An educational charity has cancelled a conference on prison reform at Britain’s Open University in Milton Keynes following threats by transgender activists over what they claim is the group’s “transphobic” policy.
The Centre for Crime and Justice Studies has cancelled its conference, which was scheduled for May, after transgender activists threatened to disrupt the event due to the charity’s policy that biological males claiming to be female should be incarcerated separately from biological female prisoners.
According to Times Higher Education, literature distributed by the Trans Liberation Assembly, described as a “collective of militant feminist groups,” claimed the “abhorrent transphobia [of] so-called respectable academics at the Centre for Crime and Justice Studies” is a “sinister factor in this increasingly violent treatment enacted against trans women who are victims of the prison estate.”
The activists reportedly distributed the handouts on March 8, International Women’s Day, while they occupied the Ministry of Justice. According to the report, the pamphlet condemned “measures [that] demonize trans women as posing an inherent threat to ‘real’ women.”
The educational charity cancelled the conference after reports that the same transgender activists planned to target the event. The group informed the delegates who had planned to attend that the Open University had been “subjected to concerted pressure by those intent on disrupting the conference.”

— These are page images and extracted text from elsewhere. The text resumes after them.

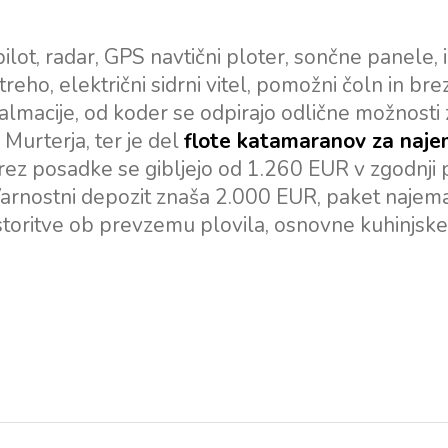
ot, radar, GPS navtični ploter, sončne panele, i
streho, električni sidrni vitel, pomožni čoln in br
Dalmacije, od koder se odpirajo odlične možnosti 
Murterja, ter je del
flote katamaranov za naje
rez posadke se gibljejo od 1.260 EUR v zgodnji
rnostni depozit znaša 2.000 EUR, paket najema 
 storitve ob prevzemu plovila, osnovne kuhinjske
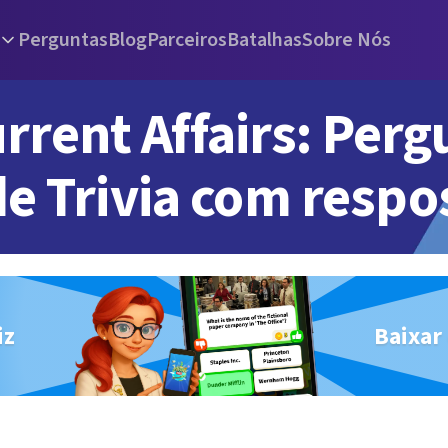
Perguntas
Blog
Parceiros
Batalhas
Sobre Nós
rrent Affairs: Perg
de Trivia com respo
iz
Baixar 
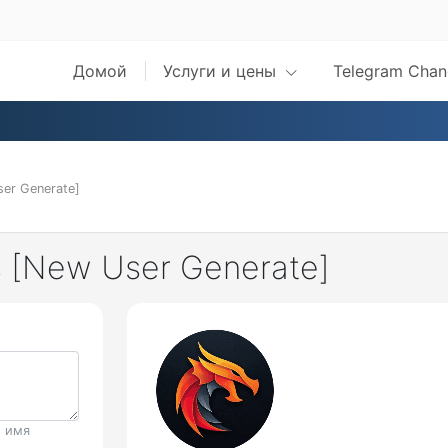
Домой
Услуги и цены
Telegram Chan
ser Generate]
hs [New User Generate]
, имя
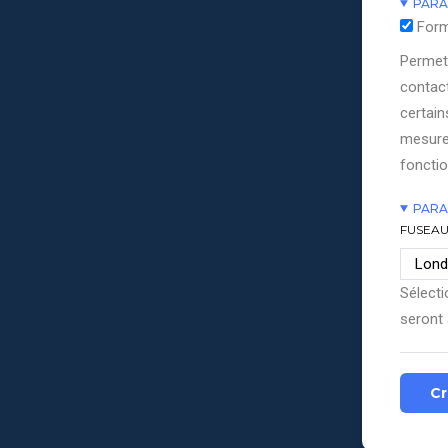
PARA
Form
Permett
contact
certain
mesure
fonctio
PARA
FUSEAU
Sélecti
seront 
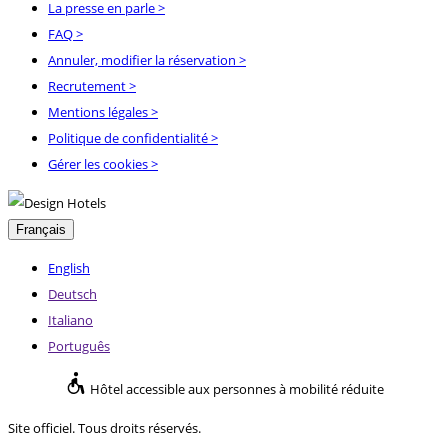
La presse en parle
>
FAQ
>
Annuler, modifier la réservation
>
Recrutement
>
Mentions légales
>
Politique de confidentialité
>
Gérer les cookies >
Français
English
Deutsch
Italiano
Português
Hôtel accessible aux personnes à mobilité réduite
Site officiel. Tous droits réservés.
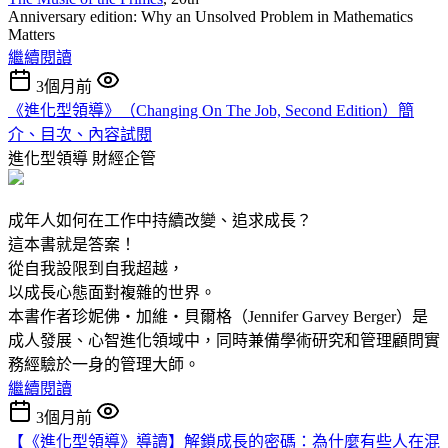
Anniversary edition: Why an Unsolved Problem in Mathematics
Matters
繼續閱讀
3個月前
《進化型領導》（Changing On The Job, Second Edition）簡
介、目次、內容試閱
進化型領導
財經企管
成年人如何在工作中持續改變、追求成長？
這本書就是答案！
從自我設限到自我超越，
以成長心態面對複雜的世界。
本書作者珍妮佛‧加維‧貝爾格（Jennifer Garvey Berger）是
成人發展、心智進化領域中，同時兼備學術研究和管理顧問實
務經驗於一身的管理大師。
繼續閱讀
3個月前
【《進化型領導》導讀】解鎖成長的密碼：為什麼有些人在混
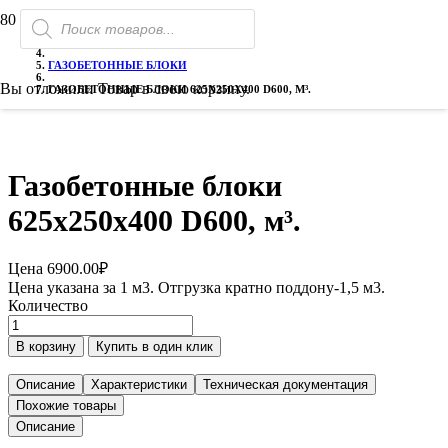
Поиск
ГЛАВНАЯ
товаров
ГАЗОБЕТОН
ГАЗОБЕТОННЫЕ БЛОКИ
Вы отложили
Товар
в свою корзину.
ГАЗОБЕТОННЫЕ БЛОКИ 625Х250Х400 D600, М³.
Газобетонные блоки
625х250х400 D600, м³.
Цена
6900.00
₽
Цена указана за 1 м3. Отгрузка кратно поддону-1,5 м3.
Количество
Количество
товара
В корзину
Купить в один клик
Газобетонные
блоки
Описание
Характеристики
Техническая документация
625х250х400
Похожие товары
D600,
Описание
м³.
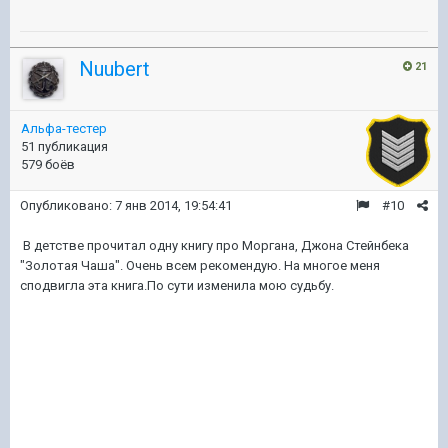
Nuubert
21
Альфа-тестер
51 публикация
579 боёв
Опубликовано:
7 янв 2014, 19:54:41
#10
В детстве прочитал одну книгу про Моргана, Джона Стейнбека
"Золотая Чаша". Очень всем рекомендую. На многое меня
сподвигла эта книга.По сути изменила мою судьбу.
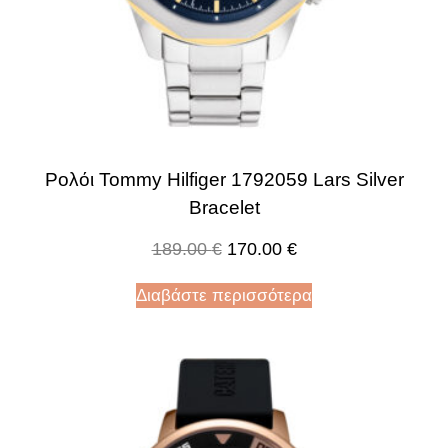
Ρολόι Tommy Hilfiger 1792059 Lars Silver
Bracelet
189.00
€
170.00
€
Διαβάστε περισσότερα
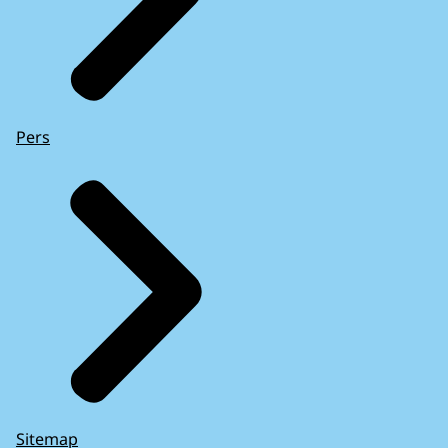
Pers
Sitemap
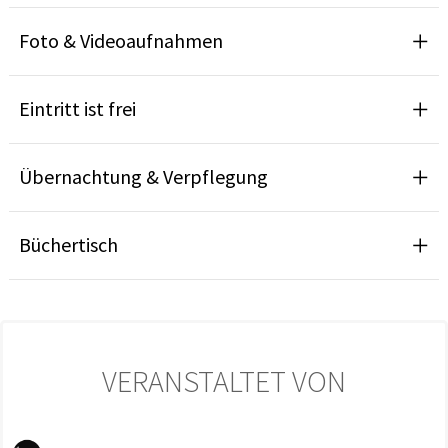
Foto & Videoaufnahmen
Eintritt ist frei
Übernachtung & Verpflegung
Büchertisch
VERANSTALTET VON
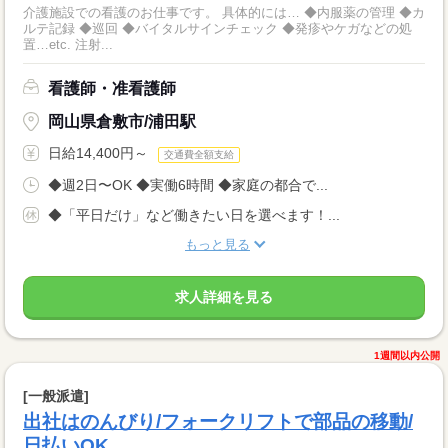
介護施設での看護のお仕事です。 具体的には… ◆内服薬の管理 ◆カ
ルテ記録 ◆巡回 ◆バイタルサインチェック ◆発疹やケガなどの処
置…etc. 注射...
看護師・准看護師
岡山県倉敷市/浦田駅
日給14,400円～
交通費全額支給
◆週2日〜OK ◆実働6時間 ◆家庭の都合で...
◆「平日だけ」など働きたい日を選べます！...
もっと見る
求人詳細を見る
1週間以内公開
[一般派遣]
出社はのんびり/フォークリフトで部品の移動/
日払いOK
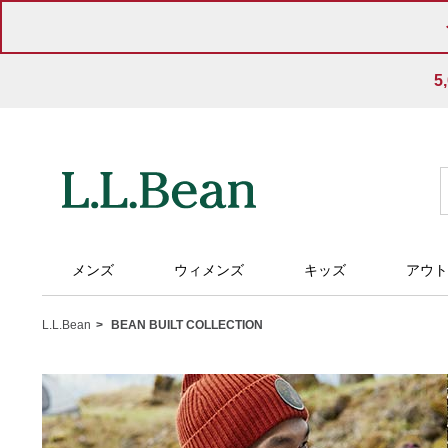
メンズ
ウィメンズ
キッズ
アウト
L.L.Bean
BEAN BUILT COLLECTION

Times Higher Education continued:
The event’s cancellation is the latest in a series of flash points over academics’ views on gender self-identification and whether transgender women should have access to areas, such as prisons, where vulnerable women are housed. In December, Rosa Freedman, professor of law, conflict and global development at the University of Reading, told how her office door had been covered in urine and how she had received threatening anonymous phone calls after debating proposed gender law changes.
Kathleen Stock, professor of philosophy at the University of Sussex, who has also faced hostility from students for her views on gender identity, reportedly said, “People have stuck things to my office saying I am not welcome on campus and students have held placards on campus saying that I am transphobic.”
The conference is cancelled in the wake of the case of a male transgender prisoner who used the name Karen White, but was previously known as David Thompson and born Stephen Wood.
As Breitbart London reported, White, 52, who is jailed for life, was convicted of multiple rapes and sexual abuse of a child, as well as sexual assaults on fellow inmates within days of being remanded into HMP New Hall, a women’s prison.
As the Guardian reported, White admitted to sexually assaulting women in the prison.
The Ministry of Justice apologized for moving White to the female prison.
“Prosecutor Chris Dunn described White as an ‘alleged transgender female’ who has used her ‘transgender persona to put herself in contact with vulnerable persons’ whom she could then abuse,” the Guardian further reported.
When Judge Christopher Batty sentenced White, he said, “You are a predator and highly manipulative and, in my view, you are a danger. You represent a significant risk of serious harm to children, to women and to the general public.”
According to the report at Times Higher Education, however, the transgender campaigners claim the policy of the Centre for Crime and Justice Studies that recommends separating male transgender prisoners from biological women amounts to “state-sanctioned murder,” in light of several suicides of the transgender men in men’s prisons.